## What to produce
Pick out the lines in the listing below that contain the word "includes" and copy them.

::::::

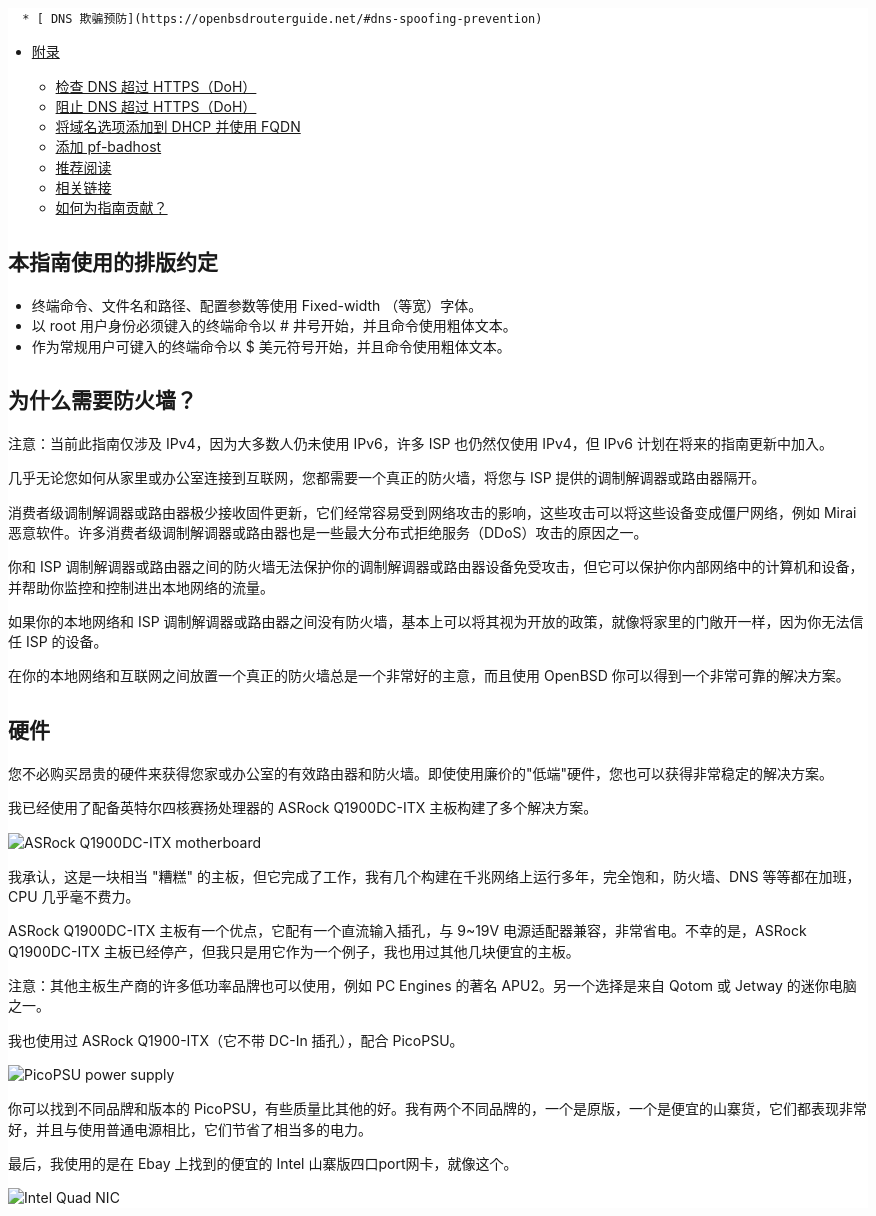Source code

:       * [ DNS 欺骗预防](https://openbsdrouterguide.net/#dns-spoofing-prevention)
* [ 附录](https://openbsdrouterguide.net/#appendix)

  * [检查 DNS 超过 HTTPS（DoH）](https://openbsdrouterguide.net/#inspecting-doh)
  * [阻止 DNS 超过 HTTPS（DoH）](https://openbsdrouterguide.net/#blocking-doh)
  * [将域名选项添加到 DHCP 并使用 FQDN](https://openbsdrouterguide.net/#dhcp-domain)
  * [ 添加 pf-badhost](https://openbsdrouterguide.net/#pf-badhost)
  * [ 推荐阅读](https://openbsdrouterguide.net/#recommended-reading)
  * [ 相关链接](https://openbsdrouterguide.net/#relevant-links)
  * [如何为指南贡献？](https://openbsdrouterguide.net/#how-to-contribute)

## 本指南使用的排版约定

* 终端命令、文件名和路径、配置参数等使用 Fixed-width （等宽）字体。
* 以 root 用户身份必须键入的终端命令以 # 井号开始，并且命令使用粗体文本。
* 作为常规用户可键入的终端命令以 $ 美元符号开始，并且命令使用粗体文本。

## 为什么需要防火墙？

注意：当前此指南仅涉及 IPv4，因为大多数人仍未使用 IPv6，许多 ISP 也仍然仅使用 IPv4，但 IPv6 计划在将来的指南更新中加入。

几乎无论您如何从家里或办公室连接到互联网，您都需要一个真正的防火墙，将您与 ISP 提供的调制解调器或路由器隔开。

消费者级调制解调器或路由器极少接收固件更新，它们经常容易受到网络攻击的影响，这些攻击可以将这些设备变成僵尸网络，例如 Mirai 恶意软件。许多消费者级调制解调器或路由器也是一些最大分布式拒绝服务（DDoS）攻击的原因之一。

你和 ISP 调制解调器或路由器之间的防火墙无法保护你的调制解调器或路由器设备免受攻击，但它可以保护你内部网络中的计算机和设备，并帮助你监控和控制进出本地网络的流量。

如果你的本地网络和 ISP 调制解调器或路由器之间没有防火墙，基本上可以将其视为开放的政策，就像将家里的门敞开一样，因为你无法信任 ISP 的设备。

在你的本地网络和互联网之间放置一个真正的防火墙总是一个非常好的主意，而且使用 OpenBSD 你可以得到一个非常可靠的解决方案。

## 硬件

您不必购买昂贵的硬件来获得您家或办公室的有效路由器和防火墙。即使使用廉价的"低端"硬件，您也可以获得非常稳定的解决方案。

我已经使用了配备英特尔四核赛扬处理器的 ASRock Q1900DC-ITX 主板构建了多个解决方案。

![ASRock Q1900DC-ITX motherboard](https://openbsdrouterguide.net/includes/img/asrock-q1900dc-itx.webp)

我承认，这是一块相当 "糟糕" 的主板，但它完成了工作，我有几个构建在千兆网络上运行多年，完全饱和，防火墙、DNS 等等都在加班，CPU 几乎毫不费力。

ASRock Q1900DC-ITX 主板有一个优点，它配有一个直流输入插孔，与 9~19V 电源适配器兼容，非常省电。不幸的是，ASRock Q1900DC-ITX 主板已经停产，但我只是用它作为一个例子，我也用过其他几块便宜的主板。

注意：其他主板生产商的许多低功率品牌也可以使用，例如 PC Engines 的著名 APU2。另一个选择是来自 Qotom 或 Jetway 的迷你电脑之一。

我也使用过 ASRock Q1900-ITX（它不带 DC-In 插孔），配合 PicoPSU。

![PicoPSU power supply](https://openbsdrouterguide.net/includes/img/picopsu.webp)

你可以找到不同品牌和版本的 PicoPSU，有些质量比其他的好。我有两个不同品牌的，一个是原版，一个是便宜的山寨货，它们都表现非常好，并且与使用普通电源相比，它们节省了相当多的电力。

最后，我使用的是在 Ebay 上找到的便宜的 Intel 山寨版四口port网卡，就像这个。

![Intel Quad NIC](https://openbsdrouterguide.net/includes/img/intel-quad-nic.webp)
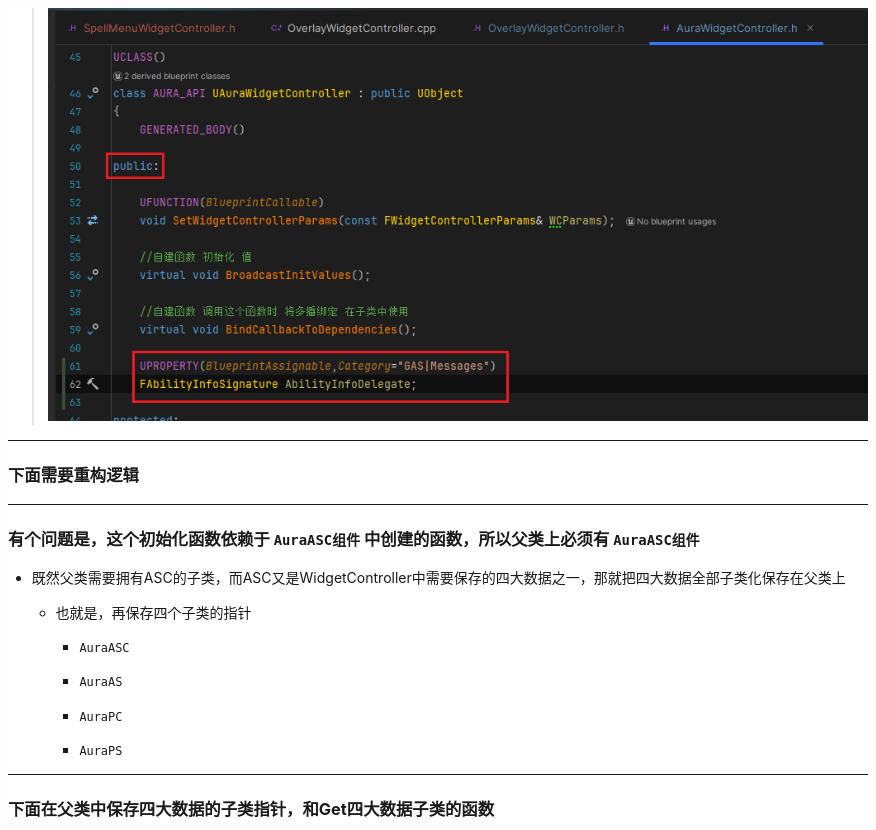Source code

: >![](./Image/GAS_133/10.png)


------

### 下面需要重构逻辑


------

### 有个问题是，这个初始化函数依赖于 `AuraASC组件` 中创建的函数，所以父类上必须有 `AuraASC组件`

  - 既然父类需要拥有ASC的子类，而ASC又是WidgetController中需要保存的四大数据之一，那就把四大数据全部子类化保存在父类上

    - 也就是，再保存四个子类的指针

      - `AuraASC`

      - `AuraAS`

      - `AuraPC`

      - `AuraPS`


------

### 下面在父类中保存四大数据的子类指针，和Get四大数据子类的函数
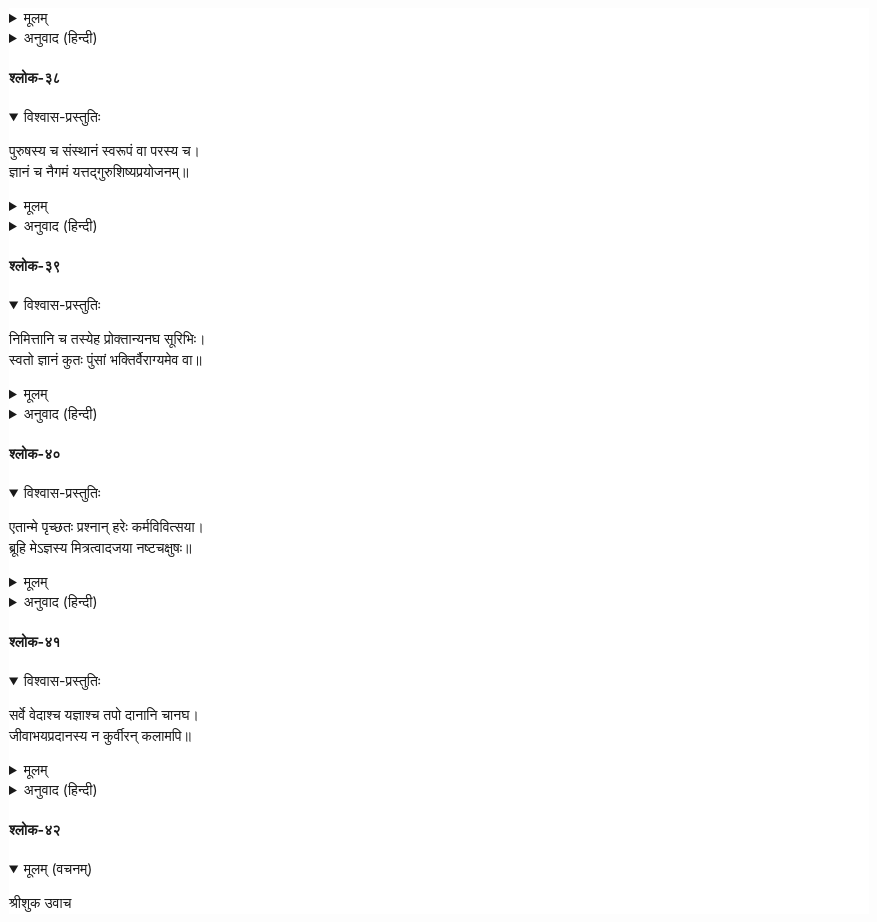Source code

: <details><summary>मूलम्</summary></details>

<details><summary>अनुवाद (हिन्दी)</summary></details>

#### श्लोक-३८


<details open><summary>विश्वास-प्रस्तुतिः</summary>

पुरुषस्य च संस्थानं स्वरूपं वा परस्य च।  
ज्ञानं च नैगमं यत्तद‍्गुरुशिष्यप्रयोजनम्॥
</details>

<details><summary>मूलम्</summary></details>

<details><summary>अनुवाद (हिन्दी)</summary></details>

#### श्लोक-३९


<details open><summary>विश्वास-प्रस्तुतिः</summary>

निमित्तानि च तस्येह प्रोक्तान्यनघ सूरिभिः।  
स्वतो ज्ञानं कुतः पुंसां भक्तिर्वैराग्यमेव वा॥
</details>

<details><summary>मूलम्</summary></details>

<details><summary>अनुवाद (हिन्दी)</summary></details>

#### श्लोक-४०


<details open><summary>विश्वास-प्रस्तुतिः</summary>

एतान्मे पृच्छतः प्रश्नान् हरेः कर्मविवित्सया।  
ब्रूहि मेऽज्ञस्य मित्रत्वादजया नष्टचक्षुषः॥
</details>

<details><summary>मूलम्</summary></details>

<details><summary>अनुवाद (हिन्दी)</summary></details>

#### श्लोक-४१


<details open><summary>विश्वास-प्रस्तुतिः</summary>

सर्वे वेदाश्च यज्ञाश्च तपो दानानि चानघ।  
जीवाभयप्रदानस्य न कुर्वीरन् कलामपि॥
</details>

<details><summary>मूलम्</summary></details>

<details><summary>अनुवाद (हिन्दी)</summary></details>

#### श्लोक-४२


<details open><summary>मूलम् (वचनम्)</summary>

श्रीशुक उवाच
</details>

::::::

## Answer space
![ASRock Q1900DC-ITX motherboard](https://openbsdrouterguide.net/includes/img/asrock-q1900dc-itx.webp)
![PicoPSU power supply](https://openbsdrouterguide.net/includes/img/picopsu.webp)
![Intel Quad NIC](https://openbsdrouterguide.net/includes/img/intel-quad-nic.webp)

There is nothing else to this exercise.